* [DATASET EXCERPTS]
☆ ☆ ☆ ☆ ☆

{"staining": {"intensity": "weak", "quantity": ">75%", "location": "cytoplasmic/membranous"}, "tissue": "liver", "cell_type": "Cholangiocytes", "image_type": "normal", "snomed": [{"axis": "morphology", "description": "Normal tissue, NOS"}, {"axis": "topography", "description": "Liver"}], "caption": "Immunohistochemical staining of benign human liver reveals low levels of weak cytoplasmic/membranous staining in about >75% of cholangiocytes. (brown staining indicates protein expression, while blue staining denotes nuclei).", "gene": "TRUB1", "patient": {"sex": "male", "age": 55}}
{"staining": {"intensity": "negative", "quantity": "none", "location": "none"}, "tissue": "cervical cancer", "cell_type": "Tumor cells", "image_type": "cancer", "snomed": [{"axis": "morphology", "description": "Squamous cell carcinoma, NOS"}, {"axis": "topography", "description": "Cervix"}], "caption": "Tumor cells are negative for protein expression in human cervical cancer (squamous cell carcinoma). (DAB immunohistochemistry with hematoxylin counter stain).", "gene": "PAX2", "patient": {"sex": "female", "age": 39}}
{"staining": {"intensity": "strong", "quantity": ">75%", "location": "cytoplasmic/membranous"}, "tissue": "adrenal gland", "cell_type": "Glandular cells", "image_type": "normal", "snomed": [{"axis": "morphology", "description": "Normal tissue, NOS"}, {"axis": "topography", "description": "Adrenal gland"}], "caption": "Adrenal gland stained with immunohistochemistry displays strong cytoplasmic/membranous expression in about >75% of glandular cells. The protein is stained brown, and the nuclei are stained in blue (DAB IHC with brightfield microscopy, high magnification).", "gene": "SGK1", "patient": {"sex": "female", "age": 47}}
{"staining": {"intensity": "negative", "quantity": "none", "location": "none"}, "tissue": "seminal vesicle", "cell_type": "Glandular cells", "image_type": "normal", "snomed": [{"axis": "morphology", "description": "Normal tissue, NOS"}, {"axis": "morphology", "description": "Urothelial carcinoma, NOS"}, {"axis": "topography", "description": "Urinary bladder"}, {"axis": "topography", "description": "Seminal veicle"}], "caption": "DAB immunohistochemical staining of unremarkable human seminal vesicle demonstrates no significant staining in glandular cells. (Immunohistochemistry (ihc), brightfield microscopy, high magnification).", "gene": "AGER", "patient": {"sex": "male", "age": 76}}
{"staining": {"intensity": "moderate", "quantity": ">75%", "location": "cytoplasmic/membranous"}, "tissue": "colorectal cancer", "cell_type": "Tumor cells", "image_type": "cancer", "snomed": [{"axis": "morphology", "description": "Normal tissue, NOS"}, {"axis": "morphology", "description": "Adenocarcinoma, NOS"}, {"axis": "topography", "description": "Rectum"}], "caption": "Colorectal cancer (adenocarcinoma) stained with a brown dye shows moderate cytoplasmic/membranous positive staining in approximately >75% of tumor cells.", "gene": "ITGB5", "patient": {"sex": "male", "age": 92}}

☆ ☆ ☆ ☆ ☆

* [PROBLEM TO WORK ON] Every line of the listing above is to be written out again exactly.

* [EXERCISE OUTPUT]
{"staining": {"intensity": "weak", "quantity": ">75%", "location": "cytoplasmic/membranous"}, "tissue": "liver", "cell_type": "Cholangiocytes", "image_type": "normal", "snomed": [{"axis": "morphology", "description": "Normal tissue, NOS"}, {"axis": "topography", "description": "Liver"}], "caption": "Immunohistochemical staining of benign human liver reveals low levels of weak cytoplasmic/membranous staining in about >75% of cholangiocytes. (brown staining indicates protein expression, while blue staining denotes nuclei).", "gene": "TRUB1", "patient": {"sex": "male", "age": 55}}
{"staining": {"intensity": "negative", "quantity": "none", "location": "none"}, "tissue": "cervical cancer", "cell_type": "Tumor cells", "image_type": "cancer", "snomed": [{"axis": "morphology", "description": "Squamous cell carcinoma, NOS"}, {"axis": "topography", "description": "Cervix"}], "caption": "Tumor cells are negative for protein expression in human cervical cancer (squamous cell carcinoma). (DAB immunohistochemistry with hematoxylin counter stain).", "gene": "PAX2", "patient": {"sex": "female", "age": 39}}
{"staining": {"intensity": "strong", "quantity": ">75%", "location": "cytoplasmic/membranous"}, "tissue": "adrenal gland", "cell_type": "Glandular cells", "image_type": "normal", "snomed": [{"axis": "morphology", "description": "Normal tissue, NOS"}, {"axis": "topography", "description": "Adrenal gland"}], "caption": "Adrenal gland stained with immunohistochemistry displays strong cytoplasmic/membranous expression in about >75% of glandular cells. The protein is stained brown, and the nuclei are stained in blue (DAB IHC with brightfield microscopy, high magnification).", "gene": "SGK1", "patient": {"sex": "female", "age": 47}}
{"staining": {"intensity": "negative", "quantity": "none", "location": "none"}, "tissue": "seminal vesicle", "cell_type": "Glandular cells", "image_type": "normal", "snomed": [{"axis": "morphology", "description": "Normal tissue, NOS"}, {"axis": "morphology", "description": "Urothelial carcinoma, NOS"}, {"axis": "topography", "description": "Urinary bladder"}, {"axis": "topography", "description": "Seminal veicle"}], "caption": "DAB immunohistochemical staining of unremarkable human seminal vesicle demonstrates no significant staining in glandular cells. (Immunohistochemistry (ihc), brightfield microscopy, high magnification).", "gene": "AGER", "patient": {"sex": "male", "age": 76}}
{"staining": {"intensity": "moderate", "quantity": ">75%", "location": "cytoplasmic/membranous"}, "tissue": "colorectal cancer", "cell_type": "Tumor cells", "image_type": "cancer", "snomed": [{"axis": "morphology", "description": "Normal tissue, NOS"}, {"axis": "morphology", "description": "Adenocarcinoma, NOS"}, {"axis": "topography", "description": "Rectum"}], "caption": "Colorectal cancer (adenocarcinoma) stained with a brown dye shows moderate cytoplasmic/membranous positive staining in approximately >75% of tumor cells.", "gene": "ITGB5", "patient": {"sex": "male", "age": 92}}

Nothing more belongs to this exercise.